Haiti has been the focus of an expansive relief effort in the wake of a 7-magnitude earthquake Jan. 12, which officials believe has killed between 100,000 to 200,000 people and which the Red Cross estimates has affected some 3 million people.

To date, 270 U.S. medical personnel on the ground have treated more than 5,100 people in Haiti since Jan. 17, Stevermer said. As a testament to their agility, one U.S. disaster medical assistance team and a surgical team have provided treatment the past three days on a soccer field near the capital of Port-au-Prince.

“The most common medical problems which are being treated are traumatic injuries from the earthquake and exacerbations of chronic disease cause by lack of access to care,” Stevermer added, describing the human toll of the disaster.

The Comfort, which arrived near the Haitian capital this morning after departing Baltimore last week, brings with it 1,000 desperately needed hospital beds. An additional U.S. disaster medical assistance team is working a staging facility at a pier near the capital, triaging patients who are then flown to the Comfort for treatment.

The Comfort crew will work with nongovernmental organizations, the 22nd Marine Expeditionary Unit and the soldiers of the 82nd Airborne Division who already are in Haiti providing assistance. The crew also expects to work with medical professionals from many other countries, including sizeable contingents from Mexico, Brazil and Canada.

One military official speaking on background characterized the early medical support delivered on the ship as “emergency treatment.”

“We had patients taken that were critical, that were not able to be helped there on the ground, flown out to our military vessels to have emergency medical care on those vessels,” the official said at the Pentagon today.

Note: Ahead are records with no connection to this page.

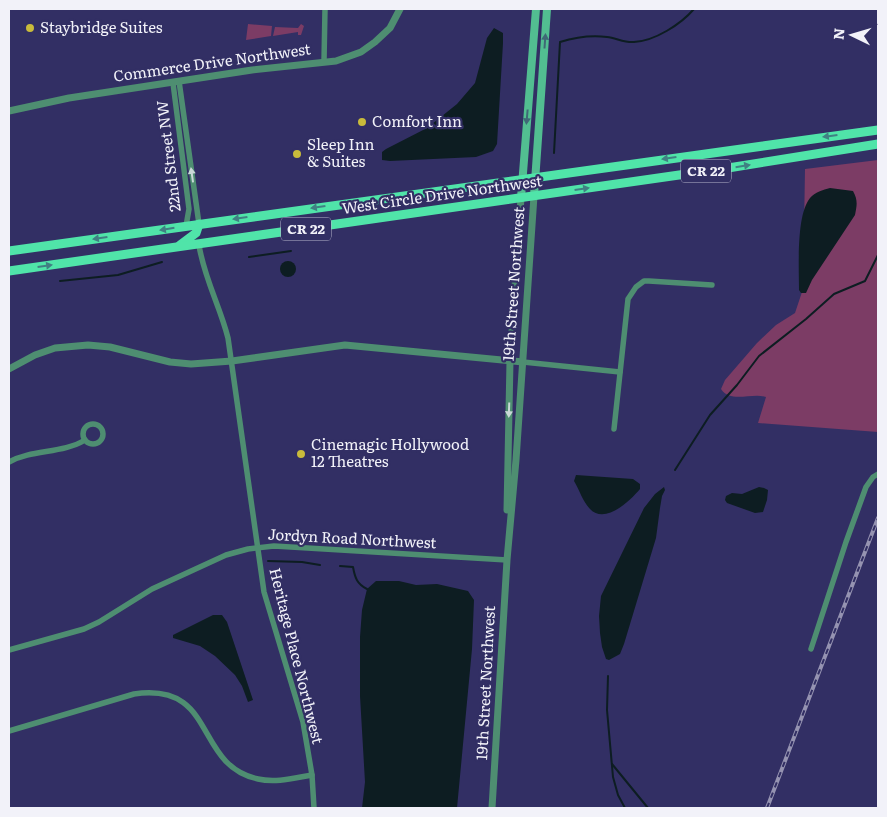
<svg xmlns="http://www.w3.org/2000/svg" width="887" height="817" viewBox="0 0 887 817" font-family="Literata,serif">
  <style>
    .green { fill: #7c3c65 }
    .water { fill: #0d1d22 }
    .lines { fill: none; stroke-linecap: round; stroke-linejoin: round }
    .stream { stroke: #0d1d22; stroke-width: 2 }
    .minor { stroke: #4e8e71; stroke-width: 5.5 }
    .tertiary { stroke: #4e8e71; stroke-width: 7 }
    .secondary { stroke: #52be91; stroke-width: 8 }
    .primary { stroke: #50e4a9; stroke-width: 9 }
    .rail-casing { stroke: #9593b1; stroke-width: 4 }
    .rail { stroke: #322f64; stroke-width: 2; stroke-dasharray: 5.5; stroke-linecap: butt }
    .oneway { fill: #3f6876 }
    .oneway2 { fill: #408083 }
    .oneway3 { fill: #c9d9d7 }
    .poi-dot { fill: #c9bb3b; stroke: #322f64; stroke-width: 2 }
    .labels { text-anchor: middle; stroke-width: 4.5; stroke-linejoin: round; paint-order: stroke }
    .shield { fill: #322f64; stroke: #b8b8cc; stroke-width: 1 }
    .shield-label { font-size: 14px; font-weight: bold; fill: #f2f2f9 }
    .poi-label { font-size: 15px; fill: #f2f2f9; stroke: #322f64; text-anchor: start }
    .street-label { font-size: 15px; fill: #f2f2f9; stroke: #322f64 }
  </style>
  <rect width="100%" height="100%" fill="#322f64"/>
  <g class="green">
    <polygon points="248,24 272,26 271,36 246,40"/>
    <polygon points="301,24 304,26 301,35 298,35 298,32 273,36 275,27 298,28"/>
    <path d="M878,160v272l-120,-9 8,-26c-14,-5 -35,7 -45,-8l4,-9 32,-37 19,-18 19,-12 8,-24 2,-120z"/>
  </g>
  <g class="water">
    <polygon points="494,28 503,33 503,43 497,144 493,151 476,157 390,161 382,160 382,152 386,149 427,128 457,104 475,83 487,38"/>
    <path d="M830,188l23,3c5,9 4,14 2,24l-43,65 -6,13h-5l-2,-3c0,-22 -3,-75 11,-92 5,-6 13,-8 20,-10z"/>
    <circle cx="288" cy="269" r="8"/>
    <path d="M576,475l57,4 7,5v5c-10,12 -35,36 -50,20 -7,-7 -11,-20 -16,-28z"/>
    <polygon points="664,487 665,490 662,496 660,508 656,538 624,644 620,654 609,660 606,659 602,647 600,633 599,616 601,596 644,508 655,494"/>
    <polygon points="759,487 764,488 768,490 767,500 763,512 755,513 727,503 725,500 726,496 732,493 742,494"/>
    <polygon points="376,581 399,581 416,585 437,584 468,591 474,600 472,649 457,808 362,808 365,782 360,696 360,637 362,610 367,589"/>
    <polygon points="213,615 222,615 227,622 253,700 248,702 242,686 235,675 215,656 200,646 173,638 173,635"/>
  </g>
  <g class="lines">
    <g class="stream">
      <path d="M554,153l6,-111c16,-5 30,-7 47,-5 9,1 18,6 27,5 21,-1 47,-18 60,-33"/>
      <polyline points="249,257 291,251"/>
      <polyline points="60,281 118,275 162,262"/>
      <polyline points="675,470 710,415 737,385 759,356 806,319 834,294 865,281 878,255"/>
      <polyline points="268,561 302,562 320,565"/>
      <path d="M340,566l13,1c2,11 4,17 14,22"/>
      <polyline points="608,676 607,710 613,777 618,795 625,808"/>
      <polyline points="612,764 648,808"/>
    </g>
    <g class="minor">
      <polyline points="324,61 325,9"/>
      <polyline points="179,81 199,224"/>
      <polyline points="173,83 189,209 186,226"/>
      <path d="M199,245c5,33 21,61 29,93l36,254 39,130 9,53 2,33"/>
      <polyline points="523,362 620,372"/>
      <circle cx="93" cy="434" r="10"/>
      <polyline points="614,429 628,299 636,287 644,281 649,281 712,285"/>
      <path d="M9,462c24,-13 53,-8 76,-22"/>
      <polyline points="811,649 846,542 866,487 873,477 878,474"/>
      <polyline points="9,650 84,629 99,622 152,589 226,555 248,549 274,546 507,560"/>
      <path d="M9,731l125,-37c84,-12 59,71 124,85 18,4 36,-1 54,-4"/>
    </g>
    <g class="tertiary">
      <polyline points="9,111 69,98 252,70 336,61 361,52 375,42 390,28 400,9"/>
      <polyline points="9,369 35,355 55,348 88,345 110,347 170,362 191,364 232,361 345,345 523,362"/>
      <polyline points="507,510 510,361 521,198"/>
      <polyline points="492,808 507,560 516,460 534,196"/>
    </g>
    <g class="secondary">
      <polyline points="534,196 547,9"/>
      <polyline points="521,198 536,9"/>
    </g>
    <g class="primary">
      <polyline points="180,245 196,233 199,224"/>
      <polyline points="9,251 878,130"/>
      <polyline points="9,271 728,168 878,144"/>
    </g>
    <g class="rail-casing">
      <polyline id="rail" points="767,808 878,518"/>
    </g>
    <use href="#rail" class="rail"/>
  </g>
  <defs><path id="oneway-solid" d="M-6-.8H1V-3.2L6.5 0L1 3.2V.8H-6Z" transform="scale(1.25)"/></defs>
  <g class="oneway">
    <use href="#oneway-solid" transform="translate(545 41) rotate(-86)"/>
    <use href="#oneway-solid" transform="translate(527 117) rotate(95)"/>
  </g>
  <g class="oneway2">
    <use href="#oneway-solid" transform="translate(830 136) rotate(173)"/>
    <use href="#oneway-solid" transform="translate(669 158) rotate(172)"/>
    <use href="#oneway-solid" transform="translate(743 166) rotate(-9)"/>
    <use href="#oneway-solid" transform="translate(582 189) rotate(-8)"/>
    <use href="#oneway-solid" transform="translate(318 207) rotate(172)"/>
    <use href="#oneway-solid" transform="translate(240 218) rotate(172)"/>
    <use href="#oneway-solid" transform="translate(167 229) rotate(171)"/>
    <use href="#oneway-solid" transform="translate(100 238) rotate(172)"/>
    <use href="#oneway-solid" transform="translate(45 266) rotate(-8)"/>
  </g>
  <g class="oneway3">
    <use href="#oneway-solid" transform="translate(192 175) rotate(-98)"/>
    <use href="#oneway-solid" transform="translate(509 410) rotate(92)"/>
  </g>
  <g class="poi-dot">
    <circle cx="30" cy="28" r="5"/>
    <circle cx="362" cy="122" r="5"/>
    <circle cx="297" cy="154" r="5"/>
    <circle cx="301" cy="454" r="5"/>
  </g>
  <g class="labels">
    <g class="shield">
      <rect x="681" y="159.5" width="50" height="23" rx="4"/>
      <rect x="281" y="217.5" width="50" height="23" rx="4"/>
    </g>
    <g class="shield-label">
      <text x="706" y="176">CR 22</text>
      <text x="306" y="234">CR 22</text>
    </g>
    <g class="poi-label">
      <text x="40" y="33">Staybridge Suites</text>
      <text x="372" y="127">Comfort Inn</text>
      <text x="307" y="150">Sleep Inn<tspan x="307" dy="17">&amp; Suites</tspan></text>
      <text x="311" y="450">Cinemagic Hollywood<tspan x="311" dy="17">12 Theatres</tspan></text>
    </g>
    <g class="street-label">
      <text transform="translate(212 63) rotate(-8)" y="5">Commerce Drive Northwest</text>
      <text transform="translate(169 156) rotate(-97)" y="5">22nd Street NW</text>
      <text transform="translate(442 195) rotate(-8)" y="5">West Circle Drive Northwest</text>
      <text transform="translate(514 284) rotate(-86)" y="5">19th Street Northwest</text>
      <text transform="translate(352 539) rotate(3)" y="5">Jordyn Road Northwest</text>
      <text transform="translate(296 656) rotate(76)" y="5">Heritage Place Northwest</text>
      <text transform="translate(486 683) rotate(-87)" y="5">19th Street Northwest</text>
    </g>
  </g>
  <rect width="887" height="817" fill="none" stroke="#f2f2f9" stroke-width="20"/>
  <g transform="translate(852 35) rotate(275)" stroke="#322f64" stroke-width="4" paint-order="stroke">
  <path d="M0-4L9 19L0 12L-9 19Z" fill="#f2f2f9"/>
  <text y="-8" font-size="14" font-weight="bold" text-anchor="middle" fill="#f2f2f9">N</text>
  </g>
</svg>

The Defense Department has pledged up to $20 million in emergency relief funds for Haiti, and sprang troops into action following the quake, with the U.S. military footprint there expected to grow to some 10,000.

Another senior military official today said the department has “earmarked” an Expeditionary Medical Support -- a rapid response military medical unit and its corresponding equipment -- after a request came for additional medical supplies. The Comfort is providing additional capacity in the meantime.

“We were asked for some additional augmentation of some specialties,” the official said, “and the EMEDS team is earmarked, and, of course, the Comfort, to give them additional capability.”